Pour vous repérer, appuyez-vous sur les certifications : un hébergeur sérieux affiche une certification ISO 27001, et pour des données sensibles, des labels comme SecNumCloud (qualifié par l’ANSSI) ou HDS pour les données de santé apportent une garantie supplémentaire. Et attention, protéger techniquement ses données est une chose ; respecter le cadre légal en est une autre, car la conformité au RGPD ajoute, elle, des obligations juridiques précises sur ces mêmes données.
Au fond, retenez une chose : un ERP parfaitement sûr n’existe pas. Un ERP bien protégé n’est pas un ERP inattaquable, c’est un ERP capable de résister et de repartir vite. Tout l’enjeu est là !
Deux pièges font plus de dégâts que les pirates eux-mêmes : les comptes d’anciens salariés laissés actifs, et les sauvegardes que personne n’a jamais testées. Le jour de l’attaque, on découvre que le compte oublié a servi de porte d’entrée, et que la sauvegarde censée tout sauver est illisible. Vérifiez ces deux points dès cette semaine.
Par quoi commencer si vous ne deviez faire que deux choses ? Activez l’authentification multifacteur sur tous les comptes, et mettez en place des sauvegardes isolées que vous testez vraiment. Ces deux mesures, peu coûteuses, bloquent à elles seules une grande partie des attaques et vous garantissent de pouvoir repartir.
Questions fréquentes
Un ERP en cloud est-il moins sûr qu’un ERP hébergé en interne ?
Pas forcément. Un bon hébergeur cloud dispose souvent de moyens de sécurité supérieurs à ceux d’une PME. La vraie différence tient au partage des responsabilités : dans le cloud, l’infrastructure est sécurisée pour vous, mais vos accès et vos données restent votre affaire.
Que faire en cas de cyberattaque sur son ERP ?

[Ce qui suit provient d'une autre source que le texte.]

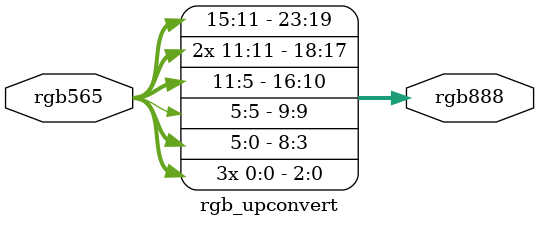
<source format=v>
`timescale 1ns / 1ps
module rgb_upconvert(
	input wire [15:0] rgb565,
	output wire [23:0] rgb888
    );
	 
	 assign rgb888 = 
	 {rgb565[15:11],{3{rgb565[11]}},
	 rgb565[10:5],{2{rgb565[5]}},
	 rgb565[4:0],{3{rgb565[0]}}}; 


endmodule

</source>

Isolez les systèmes touchés pour stopper la propagation, prévenez votre prestataire informatique et conservez les preuves (journaux, horodatages). Ne payez pas la rançon sans avis d’experts. Si des données personnelles sont concernées, une notification à la CNIL sous 72 heures peut être obligatoire.
Une petite entreprise est-elle vraiment visée ?
Oui. La majorité des attaques sont automatiques et ne ciblent personne en particulier : elles cherchent une faille, peu importe la taille. Les PME, souvent moins protégées, sont même des proies privilégiées. En France, une large part des attaques touche des structures de moins de 250 salariés.
Faut-il prévoir un plan de reprise pour son ERP ?
Oui, dès que l’ERP est vital pour l’activité. Au-delà des sauvegardes, un plan de reprise (PRA) précise le délai admissible pour redémarrer, la quantité de données que l’on accepte de perdre et l’ordre de relance des modules. Testé lors d’exercices, il évite d’improviser le jour où tout s’arrête.
Mon ERP doit-il être conforme au RGPD ?
Dès qu’il traite des données personnelles (clients, salariés), oui. Mais la conformité au RGPD est une question juridique, distincte de la sécurité technique : elle ajoute des obligations propres, comme la tenue d’un registre ou la gestion des droits des personnes.
Par quelle mesure de sécurité commencer ?
Par les deux qui offrent le meilleur rapport effort/risque : l’authentification multifacteur sur tous les comptes, et des sauvegardes isolées et testées. Vient ensuite la revue des droits d’accès, pour appliquer le principe du moindre privilège.